The Foreign Ministry pointed to work conducted by the commission on Srebrenica — where the massacre of 8,000 Bosnian Muslims was carried out — on behalf of the Serbian semi-autonomous region within Bosnia and Herzegovina. That commission’s conclusions, the Foreign Ministry said, “contradict the case law of the International Criminal Tribunal for the former Yugoslavia, the International Court of Justice and the Convention on the Prevention and Punishment of Genocide.”
In a letter sent to a Bosniak Islamic scholar and cited in Bosnian-language media, German President Frank-Walter Steinmeier linked the award reversal to Greif’s position as head of the commission, which is said to have minimized the death toll of the 1995 Srebrenica genocide by Serbian nationalists.

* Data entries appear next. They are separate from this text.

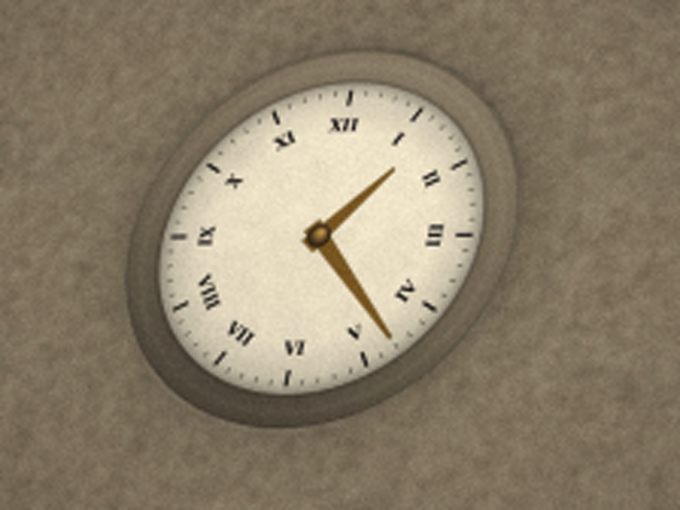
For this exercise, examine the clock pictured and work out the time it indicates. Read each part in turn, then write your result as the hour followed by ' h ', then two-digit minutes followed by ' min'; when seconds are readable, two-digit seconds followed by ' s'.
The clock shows 1 h 23 min
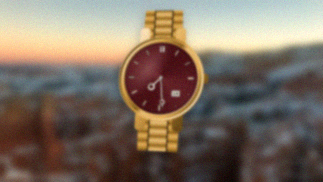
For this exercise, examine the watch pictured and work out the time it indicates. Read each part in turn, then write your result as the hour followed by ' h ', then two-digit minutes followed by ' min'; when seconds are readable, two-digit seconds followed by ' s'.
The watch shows 7 h 29 min
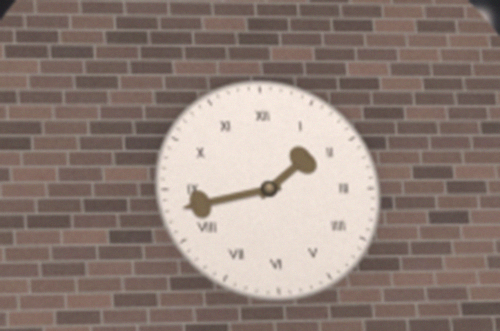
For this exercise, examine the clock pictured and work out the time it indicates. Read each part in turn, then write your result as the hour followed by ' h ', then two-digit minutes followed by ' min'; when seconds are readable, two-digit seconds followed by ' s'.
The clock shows 1 h 43 min
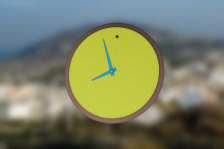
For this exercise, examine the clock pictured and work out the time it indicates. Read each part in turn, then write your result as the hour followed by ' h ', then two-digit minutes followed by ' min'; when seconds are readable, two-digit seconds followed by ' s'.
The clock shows 7 h 56 min
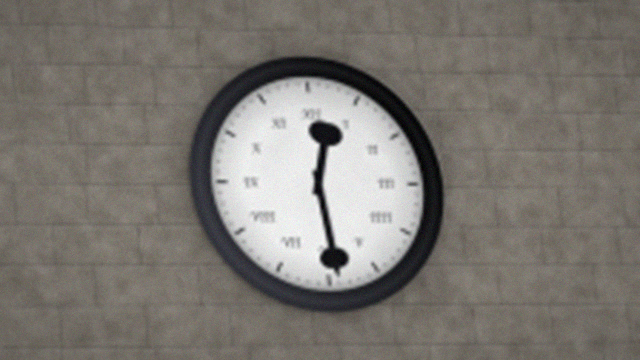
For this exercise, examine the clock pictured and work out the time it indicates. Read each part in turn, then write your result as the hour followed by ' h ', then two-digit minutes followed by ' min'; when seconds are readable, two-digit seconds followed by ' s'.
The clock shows 12 h 29 min
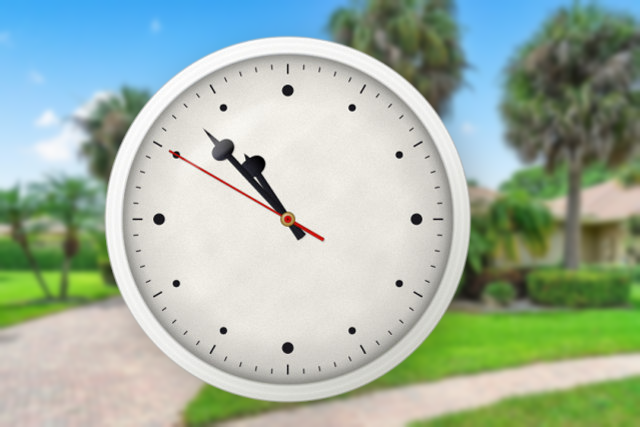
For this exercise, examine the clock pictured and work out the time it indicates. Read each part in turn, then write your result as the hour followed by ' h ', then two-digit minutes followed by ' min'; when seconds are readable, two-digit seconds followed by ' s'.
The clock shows 10 h 52 min 50 s
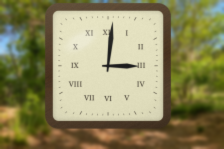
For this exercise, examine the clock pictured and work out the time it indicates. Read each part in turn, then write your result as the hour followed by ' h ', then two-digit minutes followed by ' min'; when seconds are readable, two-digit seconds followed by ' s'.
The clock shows 3 h 01 min
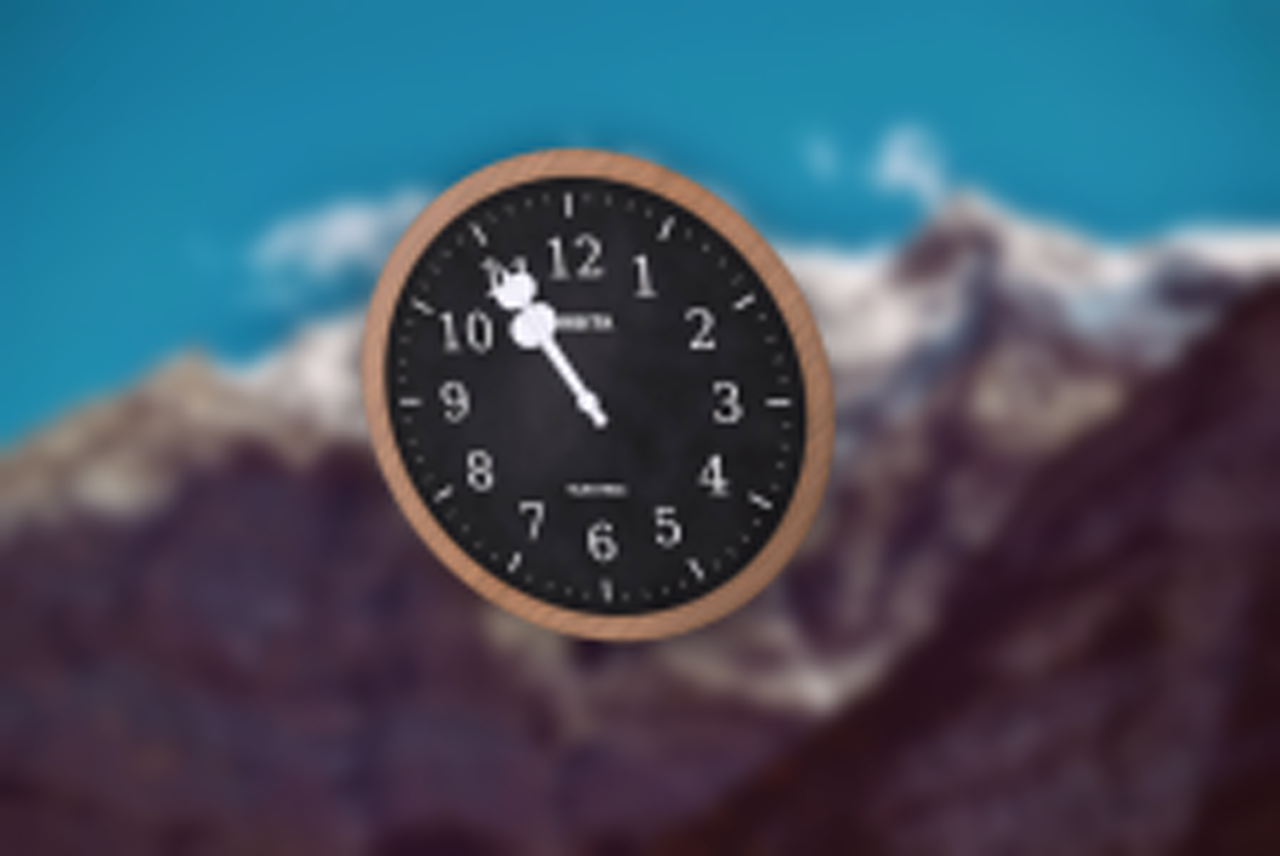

The commission also contested claims that the Srebrenica killings constituted an act of genocide. Swathes of the ethnically diverse Balkan region descended into vicious communal violence following the dissolution of the Yugoslavian Republic in 1992.
Berlin’s decision to strip Greif of his award, added the Foreign Ministry, “does not, however, reduce the recognition of the services that Professor Greif has earned in researching the Holocaust and the German Jews who emigrated to Israel.”
Greif told Israeli newspaper Haaretz Thursday that he had been unofficially informed he would not be receiving the award — and said Bosnian Muslim Brotherhood members were responsible for ruining his reputation.
“The fact that I am Jewish and an Israeli scholar is the reason for such violent, vicious personal attacks,” he said, blaming “Islamic Brotherhood organizations” in Bosnia for orchestrating a smear campaign against him.
“It’s a black stain on Germany. They are murdering the Holocaust victims for a second time,” the historian added.
The award reversal was welcomed in the Bosnian capital of Sarajevo.
Bosnian Foreign Minister Bisera Turkovic told Haaretz in a statement that “no one should be allowed to minimize events that have been judicially and legally established in international courts.”
She added: “Denial of the Holocaust and the Srebrenica genocide empowers perpetrators, which results in the glorification of the convicted war criminals and threatens the repeat of the most horrendous events in our history.”
Menachem Rosensaft, associate executive vice president of the World Jewish Congress, told Haaretz: “The German government’s decision not to honor Gideon Greif with the Order of Merit of the Federal Republic of Germany is wholly appropriate.
“Gideon Greif has emerged as the poster child for Srebrenica genocide denial, and honoring him, even with respect to his prior academic work … would have been tantamount to endorsing his wholly specious and both morally and jurisprudentially offensive distortion of the facts regarding the slaughter of Bosniak Muslims.”